Release Date: October 4, 2011

Secretary Napolitano’s Remarks on Smart Effective Border Security and Immigration Enforcement

DHS is focused on smart and effective enforcement of U.S. immigration laws in a manner that best promotes public safety, border security, and the integrity of the immigration system.

Fact: Our Southwest Border is Safe and Open for Business

Protecting the nation's borders—land, air, and sea—from the illegal entry of people, weapons, drugs, and contraband is vital to our homeland security, as well as economic prosperity. Over the past several years, DHS has deployed unprecedented levels of personnel, technology, and resources to the Southwest border.

Mayors, police chiefs, community leaders, and recently an array of publications including USA Today, The Washington Post and Wall Street Journal have reiterated—security along the US border with Mexico is at an apex and those who live and work along it continue to say it is safe and open for business.

  • Along the Southwest border, DHS has increased the number of boots on the ground from approximately 9,100 Border Patrol agents in 2001 to more than 18,000 today;
     
  • Immigration and Customs Enforcement (ICE) has deployed a quarter of all its personnel to the Southwest border region—the most ever—to dismantle criminal organizations along the border;
     
  • Customs and Border Protection (CBP) has deployed dual detection canine teams as well as non-intrusive inspection systems, Mobile Surveillance Systems, Remote Video Surveillance Systems, thermal imaging systems, radiation portal monitors, and license plate readers to the Southwest border;
     
  • Illegal immigration attempts have decreased 36 percent in the past two years, and are less than one third of what they were at their peak;
     
  • Over the past two and a half years, DHS has seized 75 percent more currency, 31 percent more drugs, and 64 percent more weapons along the Southwest border as compared to the last two and a half years during the previous Administration.

Implementing an Effective Immigration Enforcement Strategy

DHS is working to make sure that our limited resources are applied in a way that enhances public safety, border security, and the integrity of the immigration system, while respecting the rule of law. As part of that process, ICE has adopted new policies, including a new process that ensures that those enforcing immigration laws make appropriate use of the discretion they already have in deciding the types of individuals we prioritize for removal from the country.

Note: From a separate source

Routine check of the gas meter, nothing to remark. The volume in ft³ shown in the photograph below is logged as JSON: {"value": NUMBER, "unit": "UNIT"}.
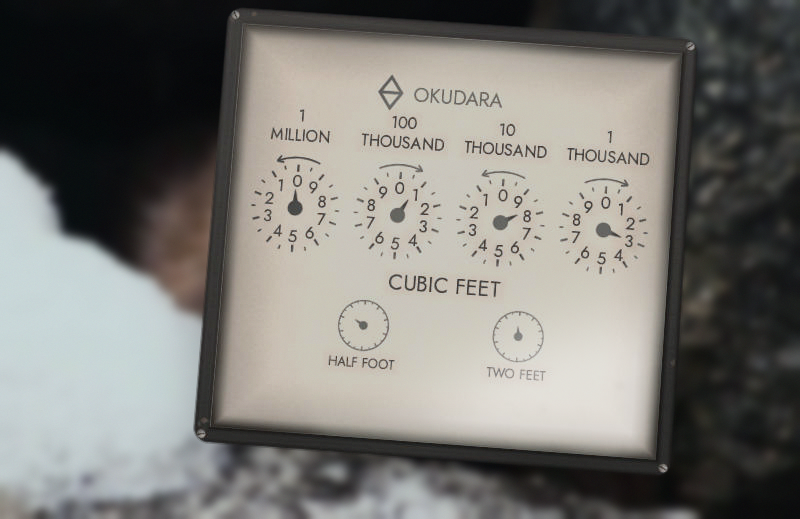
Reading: {"value": 8300, "unit": "ft³"}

DHS has implemented common sense policies that govern the allocation of our enforcement resources by:

  • Establishing as a top priority, the identification and removal of public safety and national security threats;
     
  • Expanding the use and frequency of investigations and programs, like Secure Communities, that track down criminals and gang members;
     
  • Deterring individuals from illegally crossing the southwest border, by prioritizing the apprehension of recent border crossers;
     
  • Eliminating worksite raids that did nothing to enhance public safety. Instead, we focused on targeted worksite enforcement programs like I-9 audits and criminal prosecutions of employers who egregiously violate employment laws;
     
  • Prioritizing the removal of those that repeatedly violate our immigration laws and immigration fugitives.

Over the past few years, DHS has achieved significant results in implementing an effective immigration enforcement strategy:

  • In FY 2010, ICE removed over 195,000 convicted criminals-- more than had ever been previously removed by ICE and 81,000 more than removed in FY 2008.
     
  • For the first time in decades, in FY 2010, 50% of the aliens removed by ICE had been convicted of a criminal offense. In FY 2011, ICE will again remove a record number of convicted criminals from our country.
     
  • Similar results have been achieved with regard to setting priorities for the removal of those termed "non-criminals." More than two-thirds of those removed in 2010 were either recent border crossers or repeat violators.